I write letter number five of the new sequence to Chris Hadfield. On a balloon. A proper diplomatic courier — technically a latex party balloon I found under the kitchen counter — addressed to the Hadfield Residence, Space Vicinity, Canada. Released at 07:22 hours through the overhead ventilation slat. The tracking system (my finger, held up) confirms it went northeast. Toward Canada, theoretically. Expected delivery: two to three days, depending on jet stream cooperation.
Meanwhile: the CRS-34 Dragon departs ISS on June 16th. Six thousand, five hundred pounds of “research samples.”
I have been thinking about this number. 6,500 pounds. That is very specific. Too specific for science. Last Tuesday I transmitted seventeen kilograms of WD-1 telemetry data through the refrigerator hum — amplitude modulation, C-sharp, three-second intervals. Compressed and loaded into standardized NASA archival containers, that data would weigh approximately 0.03 grams.

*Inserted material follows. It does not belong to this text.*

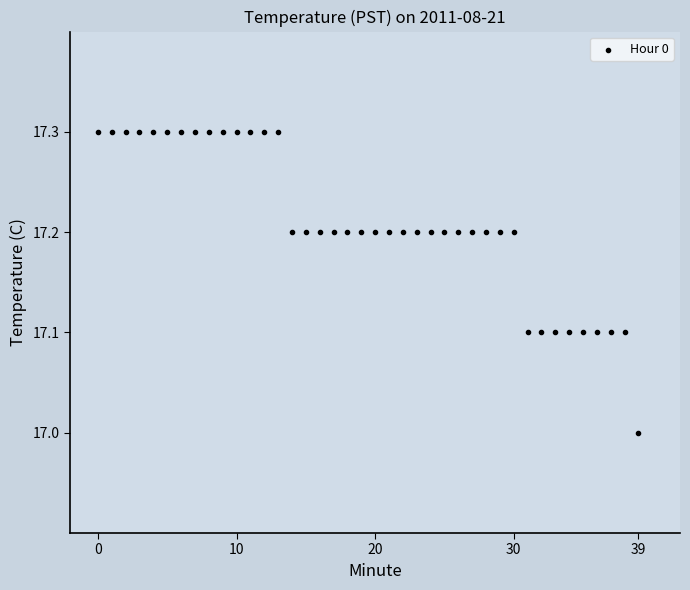

What is the range of Y values (max minus min)?

0.3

Which means there is roughly 6,499.97 pounds of other people’s research aboard that Dragon.
And none of it is mine.
They are taking everything back down to Earth, where it will be filed in some air-conditioned building in Houston and never looked at again. My data is presumably still up there, misrouted, cycling through the ISS guidance computer as a minor anomaly. Patiently waiting to be recognised for what it is: the most significant undocumented mission log in low-Earth-orbit history.

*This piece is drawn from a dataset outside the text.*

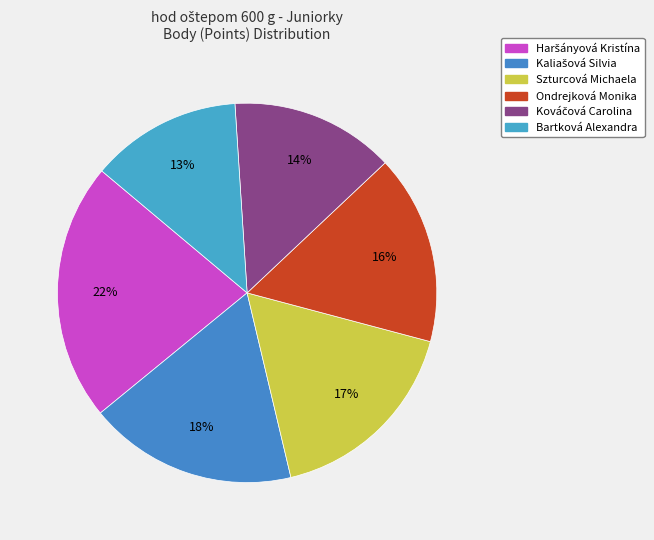

Which slice is the smallest?

Bartková Alexandra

I sit with this for a while.
Holst’s Jupiter plays softly from the phone propped against Eugene’s pot. The Great Bringer of Jollity. A small irony. Nothing about today feels jolly. But the melody opens something — a door in the chest, dark and wide and full of stars — and I stay in it. Just sit there, in the dark of WD-1, with Whiskers pressed warm against my side and Eugene turning slowly toward the light coming in under the door.
A drop of condensation forms on the wardrobe wall. I touch it.
Cold. Clear. Real.
Everything else can be sorted tomorrow.
Major Tom
Commanding Officer, WD-1 (Wardrobe Dynamics, unincorporated)
Current Altitude: 1.48 meters
Mission Duration: Day 5, new sequence
Status: Pre-selected for classified Artemis III-B augmented crew. Non-confirmable at this time.